Забыв стрелять, я завороженно смотрела на Амоса, который разбежался и запустил третий коктейль Молотова еще дальше, чем предыдущие. Бутылка взорвалась в непосредственной близости от Штропа. Эсэсовец вздрогнул от испуга, но попытался совладать с собой. Останется ли он за своим столом? Ему же надо демонстрировать солдатам бесстрашие и непоколебимость; а если он сбежит, как это подействует на его людей?
Однако рядом с ним пылал огонь, и, хотя он не видел Амоса, который уже готовился к четвертому броску, у генерал-лейтенанта стало подгорать в самом прямом смысле слова.
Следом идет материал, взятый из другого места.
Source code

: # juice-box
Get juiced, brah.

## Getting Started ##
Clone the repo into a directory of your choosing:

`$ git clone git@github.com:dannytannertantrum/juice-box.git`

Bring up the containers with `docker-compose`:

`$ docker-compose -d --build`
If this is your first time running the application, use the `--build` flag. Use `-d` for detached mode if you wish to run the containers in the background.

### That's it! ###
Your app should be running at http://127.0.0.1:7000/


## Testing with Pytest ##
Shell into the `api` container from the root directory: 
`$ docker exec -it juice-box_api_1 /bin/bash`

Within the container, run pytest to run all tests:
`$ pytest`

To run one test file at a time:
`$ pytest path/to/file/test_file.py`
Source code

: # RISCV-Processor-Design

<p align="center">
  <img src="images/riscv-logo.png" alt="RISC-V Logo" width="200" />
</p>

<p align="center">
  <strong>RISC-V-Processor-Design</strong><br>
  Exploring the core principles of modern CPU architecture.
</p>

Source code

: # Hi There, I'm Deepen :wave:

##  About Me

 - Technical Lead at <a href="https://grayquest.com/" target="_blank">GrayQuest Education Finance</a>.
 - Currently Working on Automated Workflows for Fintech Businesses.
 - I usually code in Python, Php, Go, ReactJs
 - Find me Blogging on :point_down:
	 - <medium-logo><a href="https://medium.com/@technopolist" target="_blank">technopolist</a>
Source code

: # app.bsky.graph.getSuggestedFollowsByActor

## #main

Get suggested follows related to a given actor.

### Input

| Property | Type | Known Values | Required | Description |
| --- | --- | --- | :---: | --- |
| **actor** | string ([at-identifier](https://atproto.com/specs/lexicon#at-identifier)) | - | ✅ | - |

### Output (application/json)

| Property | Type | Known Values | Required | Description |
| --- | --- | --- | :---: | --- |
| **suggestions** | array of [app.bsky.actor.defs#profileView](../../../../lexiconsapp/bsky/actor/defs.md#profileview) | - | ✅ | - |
Поспешно, хоть и стараясь демонстрировать напускное хладнокровие, он отошел от ломберного столика подальше. Пара секунд – и столик вспыхнул.
Амос издал торжествующий клич, я тоже закричала от радости. Пусть в Штропа он не попал, но для немцев этот пылающий столик – унижение похлеще, чем пылающий танк.
В этот момент с балкона донесся крик Рыжика Бена:
– Дом горит! Дом горит!
Солдаты с улицы забросали зажигательными гранатами вход, и языки пламени уже вырывались из лопнувших окон первого этажа.
– Здесь оставаться нельзя, – сказал Амос, и все признали его правоту. Бессмысленно дожидаться, пока огонь доберется до нас. Надо уходить и искать новую позицию, где мы сможем продолжить бой.